The paper is arranged as follows: Section 2 introduces the related work, especially in convolutional neural network; Section 3 describes the specific methods of this paper, mainly including the related theory and algorithm implementation; Section 4 is the experiment and analysis; Section 5 gives the summary and outlook.

2. Convolutional Neural Network (CNN)

2.1. The Structure of CNN

Convolutional Neural Network (CNN) is essentially a kind of nonprobabilistic model of multilayer perceptron [38, 39]. However, its architectural differences have significant practical consequences. Although CNN was originally developed for computer vision, its key ideas have been actively applied to information retrieval and natural language processing (NLP), such as search and retrieval, sentence modeling, and classification (traditional NLP tasks). CNN can make good use of the prior information of “spatiotemporal locality” [40] in the data. CNN extracts features from the original data dynamically in the hidden layer between the input layer and the output layer and then applies these features to the classification or fitting of the subsequent output layer. We use CNN to preliminarily explore how to solve the recommendation problem, which has achieved good results in doctor recommendation and demonstrated the feasibility of deep learning in the recommendation system. Sometimes, we want to predict an ordered set (such as a sentence sequence composed of words), such as the emotional tendency of prediction sentences (positive, negative, and neutral). We can find that most of the time, only a few words in a sentence provide useful information, while other words provide little or no information. For example, in the sentence “I am very happy today,” the word “happy” has provided enough information to show that the sentence expresses positive emotions. So, the key of the problem is how to select these words with large amount of information. This paper mainly uses CNN to extract this useful information automatically.

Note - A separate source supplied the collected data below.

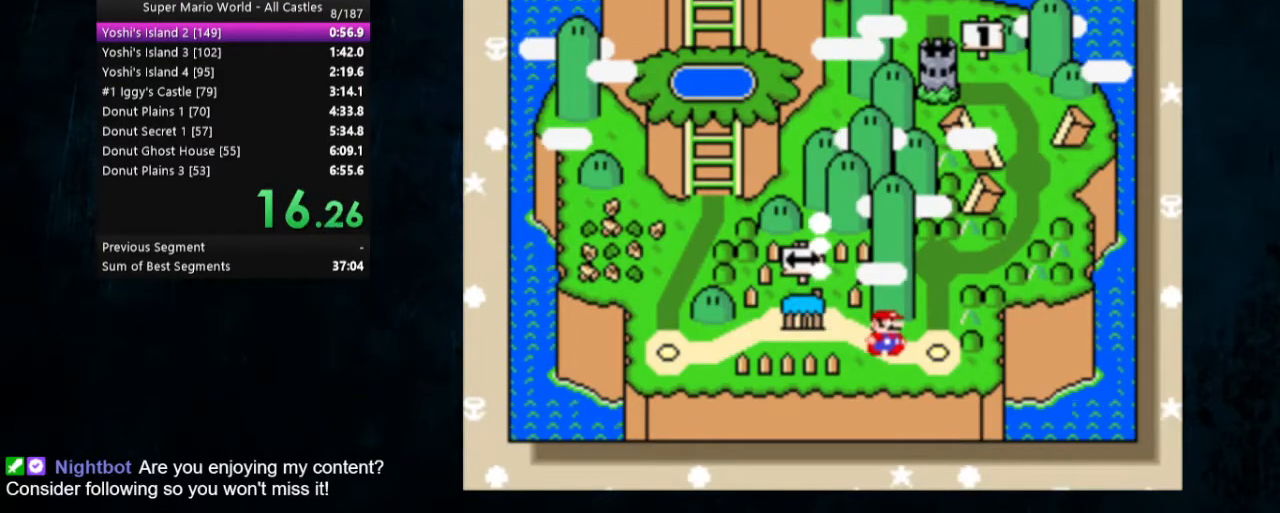
{"buttons": ["A", "B"], "events": [[33, "B", "up"], [133, "B", "down"], [167, "A", "up"], [233, "B", "up"], [267, "B", "down"], [333, "B", "up"], [367, "A", "down"], [367, "B", "down"], [433, "A", "up"], [433, "B", "up"], [500, "A", "down"], [500, "B", "down"]]}
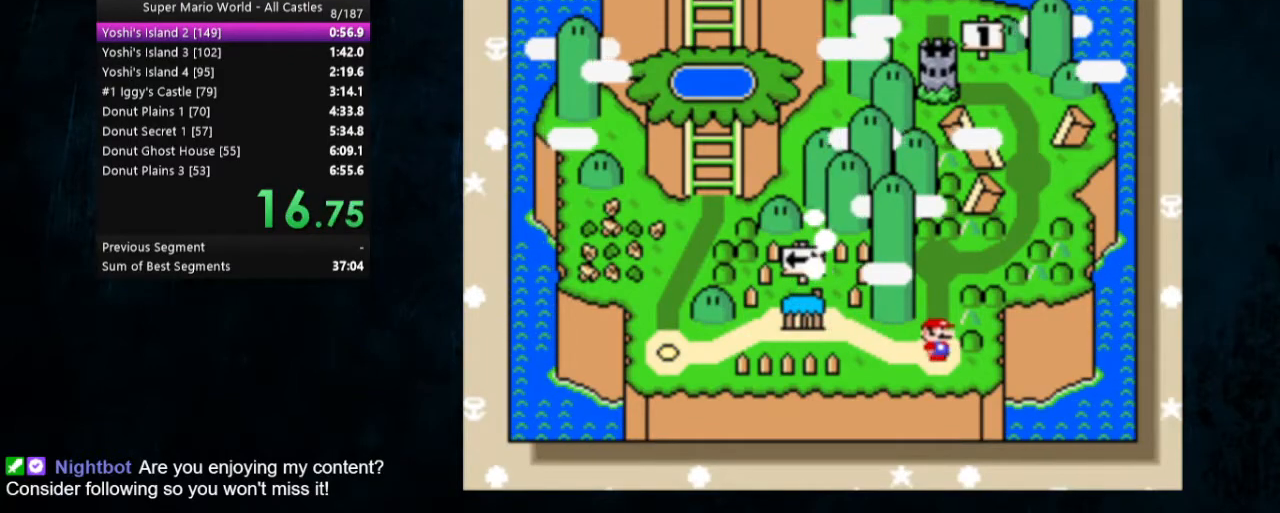
{"buttons": ["Y", "DPAD_RIGHT"], "events": [[33, "A", "up"], [100, "B", "up"], [133, "A", "down"], [133, "B", "down"], [200, "A", "up"], [200, "B", "up"], [333, "DPAD_RIGHT", "down"], [333, "Y", "down"]]}
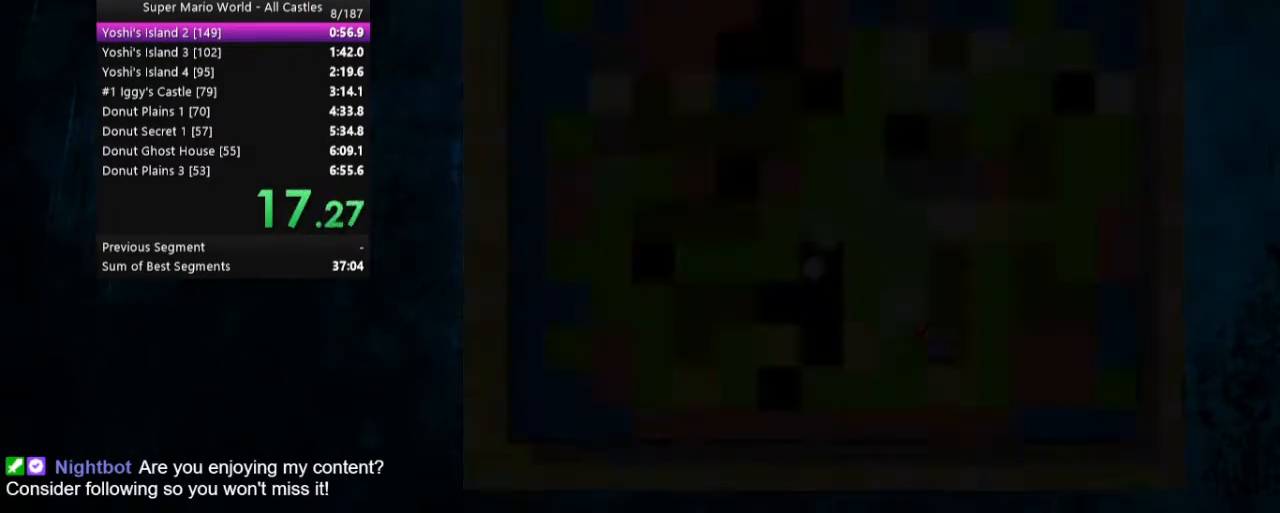
{"buttons": ["X", "Y", "DPAD_RIGHT"], "events": [[33, "X", "down"]]}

There are four layers in the whole CNN network.(i)Input layer: it is a matrix in which the word vectors corresponding to the words in the sentence are arranged in turn (from top to bottom). If there are n words in the sentence and the dimension of the vector is k, then this matrix is n × K. The type of matrix can be static or dynamic. Static means that the word vector is fixed, while dynamic means that, in the process of model training, the word vector is also regarded as an optimization parameter. For the unknown word vector, it can be filled with 0 or random small positive number.(ii)Convolution layer: it obtains several feature maps through convolution operation. The size of convolution window is h × d, where h represents the number of vertical words and d represents the dimension of word vector. Through such a large convolution window, several feature maps with 1 column number will be obtained.(iii)Pooling layer: the pooling layer adopts the method of Max over time pooling. This method simply presents the maximum value from the previous one-dimensional feature map, which represents the most important signal. As you can see, this pooling method can solve the problem of variable length sentence input (because no matter how many values are in the feature map, only the maximum value needs to be extracted). Finally, the output of the pooling layer is the maximum value of each feature map, which is a one-dimensional vector.(iv)Full connection + softmax layer: the output of one-dimensional vector of pooling layer connects a softmax layer through full connection. The softmax layer can be set according to the needs of the task (usually reflecting the probability distribution on the final category).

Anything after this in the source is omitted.